Above all, Give Me Liberty is about the relinquishing of ego. I haven’t mentioned the director’s name yet, because he makes it clear he feels his name isn’t all that important. The traditional “above the line” credits come dead last in this film, the official titles in lower case, unfurling while Bon Iver’s “Holocene” plays, and, if you’re like me, tears are being wiped away from your eyes. They are as follows: “script: Austen & Mikhanovsky, produced by Austen, direction + montage Mikhanovsky.” This is a team effort between a woman and a man, (Alice) Austen and (Kirill) Mikhanovsky, but even more so, it is a collective offering from the creators and a cast that is nearly all “introducing” because it’s so rife with non-actors. It is a collaboration taking place in real locations, within actual communities, in this case the Russian and differently-abled populations of a post-industrial American city that has escaped widespread gentrification, meaning a city where these characters would be the first to be shoved aside and discarded if their property had any perceived worth by those possessing a different scale of value.
Give Me Liberty insists on the absence of greed, multiplicity of perspective, and the twin necessities of generosity and love. It peels back the tough skin required to get through our present moment and its myriad violations of basic humanity, exposing a tenderly beating heart. It says caring, and not the lip service kind, is ultimately all we’ve got. The only other narrative film this past year that remotely approached its level of scrupulous attentiveness to life on the margins, formal playfulness, and overall poetic grace was Joe Talbot’s Last Black Man in San Francisco, with which it would make an excellent double-feature.
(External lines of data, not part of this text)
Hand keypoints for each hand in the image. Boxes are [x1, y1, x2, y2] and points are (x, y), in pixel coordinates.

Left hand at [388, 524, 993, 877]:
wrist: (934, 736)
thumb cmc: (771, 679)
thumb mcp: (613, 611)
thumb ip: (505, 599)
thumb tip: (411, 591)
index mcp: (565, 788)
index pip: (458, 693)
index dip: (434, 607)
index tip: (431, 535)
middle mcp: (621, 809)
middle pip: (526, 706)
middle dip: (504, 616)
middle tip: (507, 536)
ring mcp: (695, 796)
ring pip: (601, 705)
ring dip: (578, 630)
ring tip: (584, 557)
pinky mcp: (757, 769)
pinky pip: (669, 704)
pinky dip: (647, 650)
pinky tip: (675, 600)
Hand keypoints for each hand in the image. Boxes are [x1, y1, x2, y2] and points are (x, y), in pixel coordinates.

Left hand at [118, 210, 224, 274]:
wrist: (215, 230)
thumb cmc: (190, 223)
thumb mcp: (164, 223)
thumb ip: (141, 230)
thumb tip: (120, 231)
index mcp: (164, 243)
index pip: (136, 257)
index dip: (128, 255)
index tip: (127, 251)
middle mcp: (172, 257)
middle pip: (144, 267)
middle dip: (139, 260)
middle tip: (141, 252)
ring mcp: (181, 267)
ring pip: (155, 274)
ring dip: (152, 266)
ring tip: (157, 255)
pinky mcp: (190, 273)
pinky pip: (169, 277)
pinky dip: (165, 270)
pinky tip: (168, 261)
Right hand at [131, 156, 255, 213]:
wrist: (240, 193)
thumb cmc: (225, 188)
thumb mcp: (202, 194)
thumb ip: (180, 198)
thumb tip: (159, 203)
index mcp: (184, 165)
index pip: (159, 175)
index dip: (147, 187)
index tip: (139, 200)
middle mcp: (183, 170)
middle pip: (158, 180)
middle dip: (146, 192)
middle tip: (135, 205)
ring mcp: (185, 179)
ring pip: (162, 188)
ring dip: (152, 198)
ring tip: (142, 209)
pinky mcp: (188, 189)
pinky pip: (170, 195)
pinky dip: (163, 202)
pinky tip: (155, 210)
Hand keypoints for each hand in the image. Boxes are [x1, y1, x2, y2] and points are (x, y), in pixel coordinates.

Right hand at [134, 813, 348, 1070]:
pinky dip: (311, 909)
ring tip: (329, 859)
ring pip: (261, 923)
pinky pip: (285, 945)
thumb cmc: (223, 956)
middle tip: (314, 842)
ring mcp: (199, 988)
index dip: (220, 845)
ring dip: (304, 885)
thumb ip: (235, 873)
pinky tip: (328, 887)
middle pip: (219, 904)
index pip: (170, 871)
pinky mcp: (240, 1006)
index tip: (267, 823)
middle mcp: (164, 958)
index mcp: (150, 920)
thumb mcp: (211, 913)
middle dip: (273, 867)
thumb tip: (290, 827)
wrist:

Mikhanovksy and Austen deliver us this gift while we still have a president in office who overtly mocked a disabled individual and got away with it, and also at a time when it is more clear than ever that brand-name male auteurs and what they choose to dramatize will ceaselessly be validated at the expense of the creative offerings of women and people of color. Give Me Liberty implicitly exposes cruelty and hubris without ever making a show of its compassion. It galvanized me and left me shaken, in a good way. When Bon Iver sings, “I could see for miles, miles, miles,” it’s like a hand outstretched to those looking for a different sort of horizon in the current cinematic landscape, one not dominated by white dudes hellbent on promoting their legacies and what is all too often an insular, self-congratulatory vantage point. Boarding the van in Give Me Liberty will expand your worldview that far, if not further.